Tercera vía comic-book

Y, en un cine que podríamos insertar tanto en esa tercera vía como aquí, cobran una relevante posición las adaptaciones de tebeos. Marvel se ha puesto por fin las pilas en 2011, y ha entregado dos filmes que van más allá de la corrección. X-Men: First Class, de Matthew Vaughn; y Captain America: The First Avenger, de Joe Johnston, son dos gratas sorpresas.

La primera es una suerte de relectura de los primeros filmes de James Bond, además de un ensayo a conciencia sobre las múltiples interpretaciones sociológicas de los dos personajes principales. Volviendo a los orígenes, a los 60, en plena lucha de clases y conquista de los derechos civiles; se puede leer en Magneto, el mutante vengador, y el Profesor X, con una postura pacifista hacia los homo sapiens; una metáfora de Malcolm X y Martin Luther King.

Traer a los soviéticos de vuelta es otro acierto, ya que permite hacer una lectura de la política internacional actual, al introducir la necesidad de un tercer enemigo común en un nuevo contexto. Para Occidente, siempre habrá un Eje del Mal. Nos hace falta.

Independientemente de estas lecturas, habrá quien disfrute del filme por tratarse de una peli de espías con mucho ritmo, flema británica y dos actores protagonistas impagables, James McAvoy y Michael Fassbender, que con Shame, A Dangerous Method, Haywire y Jane Eyre circulando por ahí, es sin duda el actor del año.

Ritmo trepidante tiene también Captain America. En lo visual y en su espíritu, es una reivindicación de los filmes de aventuras despreocupados del período de entre-guerras. Los efectos digitales resultan una oda pop a la estética pin-up. Sin embargo, trata al personaje con la malicia suficiente como para no caer en el maniqueísmo.

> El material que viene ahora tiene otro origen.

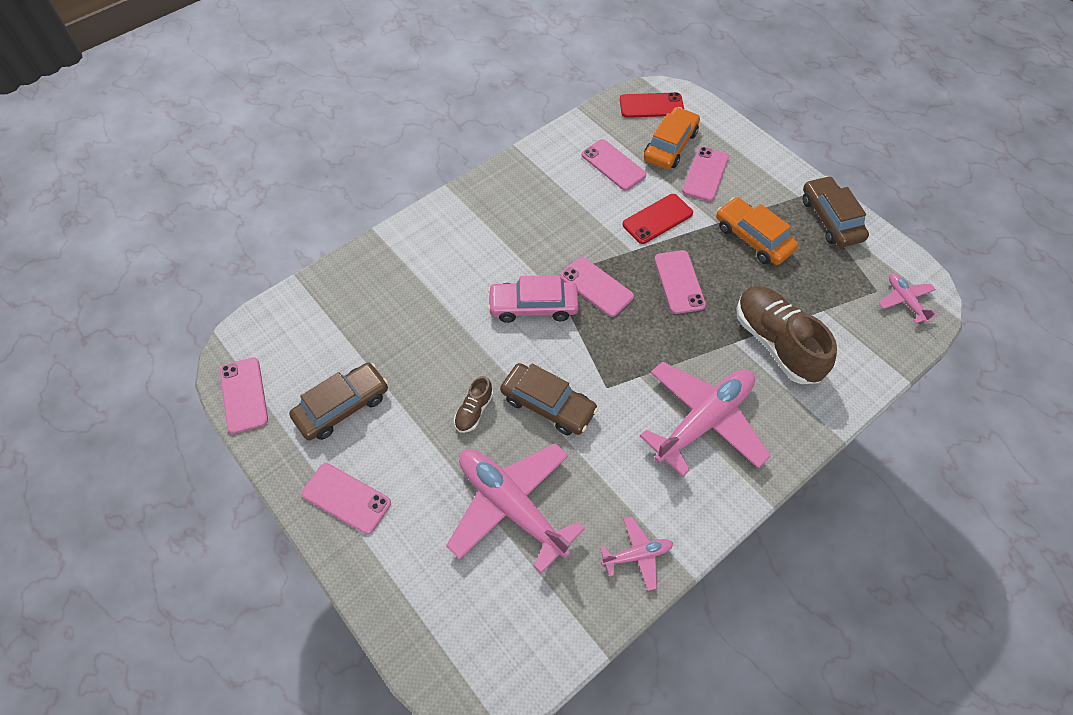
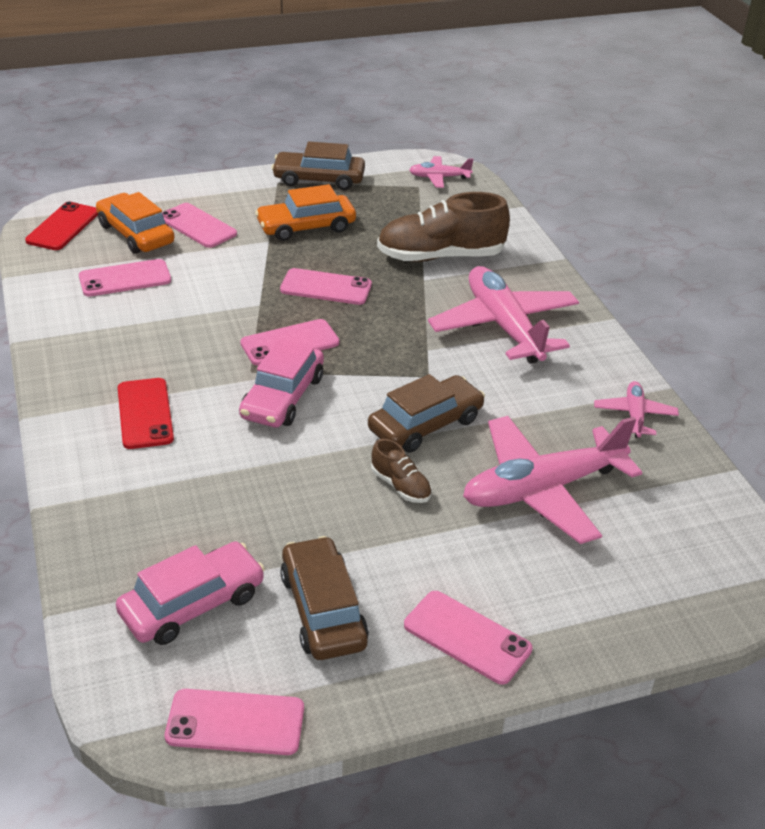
camera: 70 degrees left, 20 degrees down
(324, 337) = (192, 604): none -> pink car
(346, 498) = (467, 637): pink phone -> pink phone turned 75 degrees clockwise
(657, 219) = (231, 274): red phone -> red phone (145, 413)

Retratado siempre desde el estereotipo y con una cierta distancia, la mejor secuencia del filme consiste en el Capitán intentando vender bonos del Estado a un grupo de soldados, subido a una ridícula tarima, y con un traje de goma-espuma bastante penoso. La propaganda pueril, para los idiotas y los menores de 7 años; parece querer comunicar Johnston a un país que, en otros tiempos, demostró un irracional alarde imperialista.

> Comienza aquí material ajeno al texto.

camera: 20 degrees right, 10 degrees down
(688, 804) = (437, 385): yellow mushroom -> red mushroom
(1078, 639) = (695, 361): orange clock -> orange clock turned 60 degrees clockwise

Por último, en Scott Pilgrim vs. the World, de Edgar Wright, lo meta llega a multireferencial, bebiendo directamente de la novela gráfica en la que se basa, de la música pop, de los videojuegos, del diseño gráfico, y de la comedia romántica. Ordenada narrativamente por fases que el protagonista debe superar para llegar a su amada, con enfrentamiento contra jefe final incluido, es también, al fin y al cabo, una personal terapia contra una ruptura sentimental.

En definitiva, con tanto multi y meta, autor y género, uno ya no sabe qué cóctel elegir. A lo mejor no es tan importante obsesionarse con las secciones de la carta, como degustar el combinado. El que nos toque, que los hay ricos de todos los sabores.